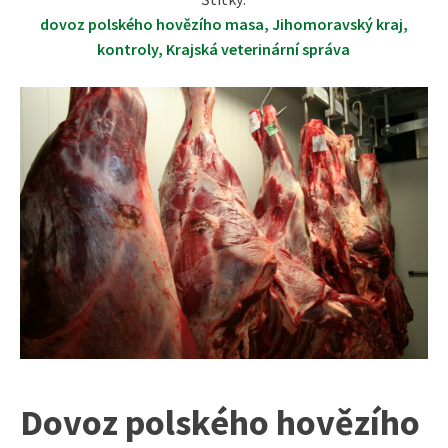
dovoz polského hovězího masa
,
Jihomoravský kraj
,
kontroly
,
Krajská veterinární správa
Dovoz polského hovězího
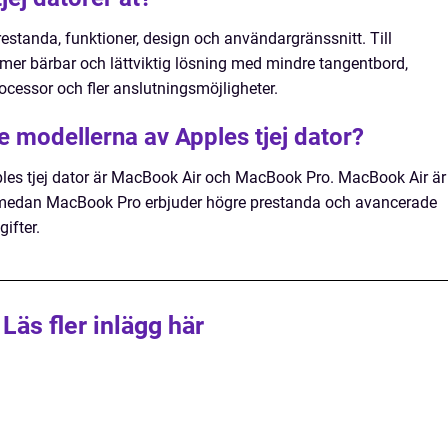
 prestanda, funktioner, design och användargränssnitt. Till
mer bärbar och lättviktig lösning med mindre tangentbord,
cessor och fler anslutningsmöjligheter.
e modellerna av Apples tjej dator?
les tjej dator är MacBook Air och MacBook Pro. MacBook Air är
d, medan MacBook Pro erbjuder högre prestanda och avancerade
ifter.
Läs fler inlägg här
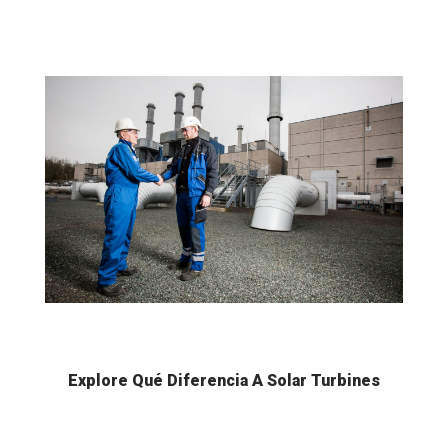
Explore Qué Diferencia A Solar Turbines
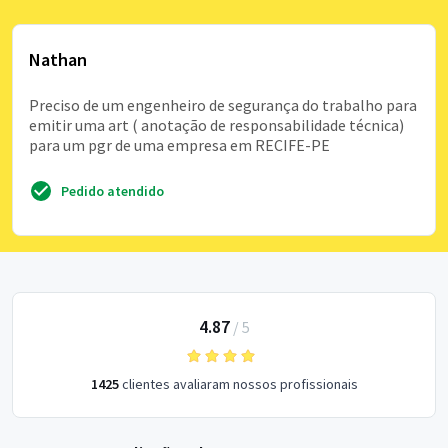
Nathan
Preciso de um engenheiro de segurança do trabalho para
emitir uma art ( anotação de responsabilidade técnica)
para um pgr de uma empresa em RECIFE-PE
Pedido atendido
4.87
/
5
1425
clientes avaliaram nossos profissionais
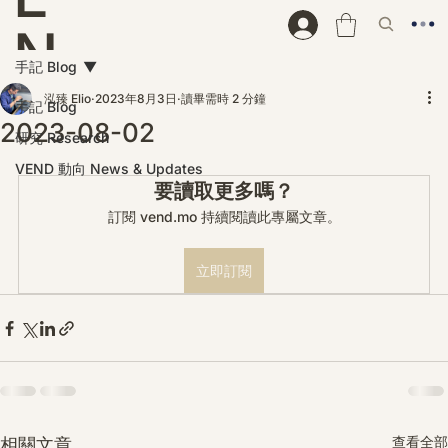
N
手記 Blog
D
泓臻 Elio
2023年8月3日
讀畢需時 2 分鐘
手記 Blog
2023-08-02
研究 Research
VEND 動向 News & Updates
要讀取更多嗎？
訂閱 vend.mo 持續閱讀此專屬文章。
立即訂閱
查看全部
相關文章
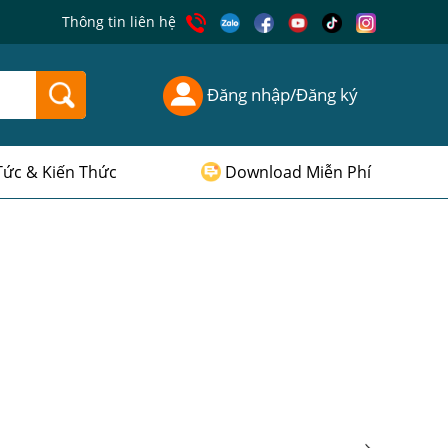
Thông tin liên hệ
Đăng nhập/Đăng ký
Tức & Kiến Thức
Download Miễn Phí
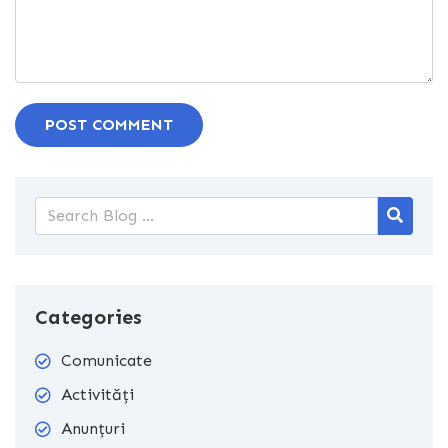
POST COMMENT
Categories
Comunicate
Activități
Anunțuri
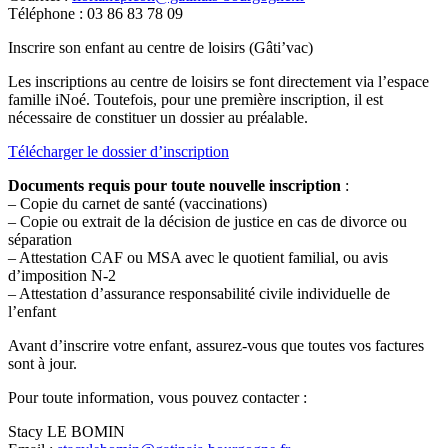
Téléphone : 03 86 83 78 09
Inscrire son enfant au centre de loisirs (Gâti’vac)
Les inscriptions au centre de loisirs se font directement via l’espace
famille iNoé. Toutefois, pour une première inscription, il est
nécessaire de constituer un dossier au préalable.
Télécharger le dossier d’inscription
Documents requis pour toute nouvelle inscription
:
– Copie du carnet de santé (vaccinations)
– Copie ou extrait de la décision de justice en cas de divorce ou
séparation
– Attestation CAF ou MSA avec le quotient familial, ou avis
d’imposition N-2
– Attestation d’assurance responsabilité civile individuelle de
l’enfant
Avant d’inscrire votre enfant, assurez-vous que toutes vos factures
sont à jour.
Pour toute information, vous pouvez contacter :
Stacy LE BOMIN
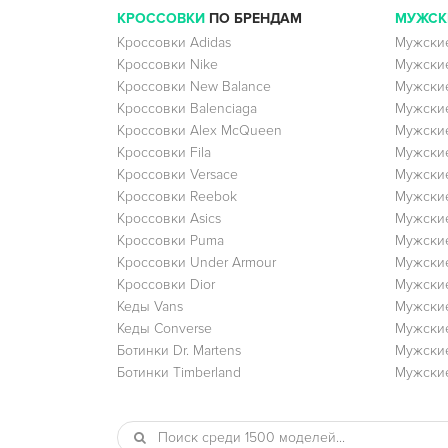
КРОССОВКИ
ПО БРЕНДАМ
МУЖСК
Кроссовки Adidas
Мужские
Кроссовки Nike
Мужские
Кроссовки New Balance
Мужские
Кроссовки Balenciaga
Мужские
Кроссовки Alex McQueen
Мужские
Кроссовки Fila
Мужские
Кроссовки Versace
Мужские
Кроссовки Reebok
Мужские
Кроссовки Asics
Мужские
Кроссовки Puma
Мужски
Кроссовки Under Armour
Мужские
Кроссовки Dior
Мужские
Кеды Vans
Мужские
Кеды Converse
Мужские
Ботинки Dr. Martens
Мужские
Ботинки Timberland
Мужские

::::

> _WHAT TO WORK ON_
Return the text read from every one of the items above, line for line and without changing any character, and leave the pictures out.

> _SOLUTION TO THIS TASK_
dovoz polského hovězího masa
,
Jihomoravský kraj
,
kontroly
,
Krajská veterinární správa
Dovoz polského hovězího
 prestanda, funktioner, design och användargränssnitt. Till
mer bärbar och lättviktig lösning med mindre tangentbord,
cessor och fler anslutningsmöjligheter.
e modellerna av Apples tjej dator?
les tjej dator är MacBook Air och MacBook Pro. MacBook Air är
d, medan MacBook Pro erbjuder högre prestanda och avancerade
ifter.
Läs fler inlägg här
Explore Qué Diferencia A Solar Turbines
Nathan
Preciso de um engenheiro de segurança do trabalho para
emitir uma art ( anotação de responsabilidade técnica)
para um pgr de uma empresa em RECIFE-PE
Pedido atendido
4.87
/
5
1425
clientes avaliaram nossos profissionais
N
手記 Blog
D
泓臻 Elio
2023年8月3日
讀畢需時 2 分鐘
手記 Blog
2023-08-02
研究 Research
VEND 動向 News & Updates
要讀取更多嗎？
訂閱 vend.mo 持續閱讀此專屬文章。
立即訂閱
查看全部
相關文章
Thông tin liên hệ
Đăng nhập/Đăng ký
Tức & Kiến Thức
Download Miễn Phí
POST COMMENT
Categories
Comunicate
Activități
Anunțuri
Téléphone : 03 86 83 78 09
Inscrire son enfant au centre de loisirs (Gâti’vac)
Les inscriptions au centre de loisirs se font directement via l’espace
famille iNoé. Toutefois, pour une première inscription, il est
nécessaire de constituer un dossier au préalable.
Télécharger le dossier d’inscription
Documents requis pour toute nouvelle inscription
:
– Copie du carnet de santé (vaccinations)
– Copie ou extrait de la décision de justice en cas de divorce ou
séparation
– Attestation CAF ou MSA avec le quotient familial, ou avis
d’imposition N-2
– Attestation d’assurance responsabilité civile individuelle de
l’enfant
Avant d’inscrire votre enfant, assurez-vous que toutes vos factures
sont à jour.
Pour toute information, vous pouvez contacter :
Stacy LE BOMIN
КРОССОВКИ
ПО БРЕНДАМ
МУЖСК
Кроссовки Adidas
Мужские
Кроссовки Nike
Мужские
Кроссовки New Balance
Мужские
Кроссовки Balenciaga
Мужские
Кроссовки Alex McQueen
Мужские
Кроссовки Fila
Мужские
Кроссовки Versace
Мужские
Кроссовки Reebok
Мужские
Кроссовки Asics
Мужские
Кроссовки Puma
Мужски
Кроссовки Under Armour
Мужские
Кроссовки Dior
Мужские
Кеды Vans
Мужские
Кеды Converse
Мужские
Ботинки Dr. Martens
Мужские
Ботинки Timberland
Мужские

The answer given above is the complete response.